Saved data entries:
====================
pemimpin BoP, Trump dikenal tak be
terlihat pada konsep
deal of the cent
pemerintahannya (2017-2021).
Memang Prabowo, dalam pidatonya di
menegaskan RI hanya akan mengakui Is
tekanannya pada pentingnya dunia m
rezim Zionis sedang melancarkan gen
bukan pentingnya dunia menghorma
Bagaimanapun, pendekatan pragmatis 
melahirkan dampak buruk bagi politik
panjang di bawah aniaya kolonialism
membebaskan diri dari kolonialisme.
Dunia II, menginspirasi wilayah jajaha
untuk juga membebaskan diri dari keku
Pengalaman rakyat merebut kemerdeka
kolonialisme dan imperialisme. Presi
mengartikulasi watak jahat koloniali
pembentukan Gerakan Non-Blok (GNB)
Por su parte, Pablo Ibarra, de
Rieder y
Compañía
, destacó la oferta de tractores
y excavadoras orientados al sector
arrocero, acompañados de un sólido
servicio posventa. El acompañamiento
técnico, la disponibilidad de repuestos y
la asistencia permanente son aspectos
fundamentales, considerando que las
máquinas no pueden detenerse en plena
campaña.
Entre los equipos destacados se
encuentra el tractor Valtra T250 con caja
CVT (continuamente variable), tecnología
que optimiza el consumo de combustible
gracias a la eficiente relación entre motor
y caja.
====================
**PROBLEM STATEMENT**:
Duplicate all of the items above line for line, changing nothing.

**TASK OUTPUT**:
pemimpin BoP, Trump dikenal tak be
terlihat pada konsep
deal of the cent
pemerintahannya (2017-2021).
Memang Prabowo, dalam pidatonya di
menegaskan RI hanya akan mengakui Is
tekanannya pada pentingnya dunia m
rezim Zionis sedang melancarkan gen
bukan pentingnya dunia menghorma
Bagaimanapun, pendekatan pragmatis 
melahirkan dampak buruk bagi politik
panjang di bawah aniaya kolonialism
membebaskan diri dari kolonialisme.
Dunia II, menginspirasi wilayah jajaha
untuk juga membebaskan diri dari keku
Pengalaman rakyat merebut kemerdeka
kolonialisme dan imperialisme. Presi
mengartikulasi watak jahat koloniali
pembentukan Gerakan Non-Blok (GNB)
Por su parte, Pablo Ibarra, de
Rieder y
Compañía
, destacó la oferta de tractores
y excavadoras orientados al sector
arrocero, acompañados de un sólido
servicio posventa. El acompañamiento
técnico, la disponibilidad de repuestos y
la asistencia permanente son aspectos
fundamentales, considerando que las
máquinas no pueden detenerse en plena
campaña.
Entre los equipos destacados se
encuentra el tractor Valtra T250 con caja
CVT (continuamente variable), tecnología
que optimiza el consumo de combustible
gracias a la eficiente relación entre motor
y caja.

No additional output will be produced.